配偶者の税額軽減
一般的には、「配偶者には相続税がかからない」 と理解されている一番有名な特例です。
実際には、配偶者が相続された財産のうち、「法定相続分(※)」か「1億6,000万円」のどちらか大きい金額を限度として、相続税がかからないという特例です。
※法定相続分
法定相続人 | 配偶者の法定相続分 |
配偶者のみ | すべて |
配偶者と子 | 2分の1 |
配偶者と親(直系尊属) | 3分の2 |
配偶者と兄弟姉妹 | 4分の3 |
配偶者の相続分の検討
実務上は、将来の配偶者の相続(2次相続)まで考慮して、利用枠を検討することになります。 そのため、特例を最大限に活用(たとえば、どんな場合であっても、配偶者の相続分を限りなく50%に近く)することが必ずしも有利とは限りません。
また、1次相続での納税資金の調達力も大きく影響します。
場合によっては、将来、新たに発見されるかも知れない相続財産や税務調査での否認を見越して、若干の余裕を持たせておく活用の仕方をする税理士もいます。
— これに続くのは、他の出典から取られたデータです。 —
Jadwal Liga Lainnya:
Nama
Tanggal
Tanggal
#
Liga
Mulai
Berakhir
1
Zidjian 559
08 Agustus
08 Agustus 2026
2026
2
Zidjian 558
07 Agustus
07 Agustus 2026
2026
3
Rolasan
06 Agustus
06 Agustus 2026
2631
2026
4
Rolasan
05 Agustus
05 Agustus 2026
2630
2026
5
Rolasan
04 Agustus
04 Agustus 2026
また、単に相続税額上の有利不利だけでなく、その後の配偶者の生活資金やご家族のお気持にも配慮しながら決定していきます。
私が、まだ20代で相続のお手伝いをさせて頂いた時のお話です。
「若いうちに多額の財産を相続することは教育上良くありません。だから、あえて、相続税を負担してでもまだ、子供には相続させません。余分に払うことになる相続税は、教育資金です。」というお考えから、80%ほどの相続をされた奥様もいらっしゃいます。
当時、「とにかく相続税を安くすることが一番のお手伝い」と思っていた私に奥様が諭してくれました。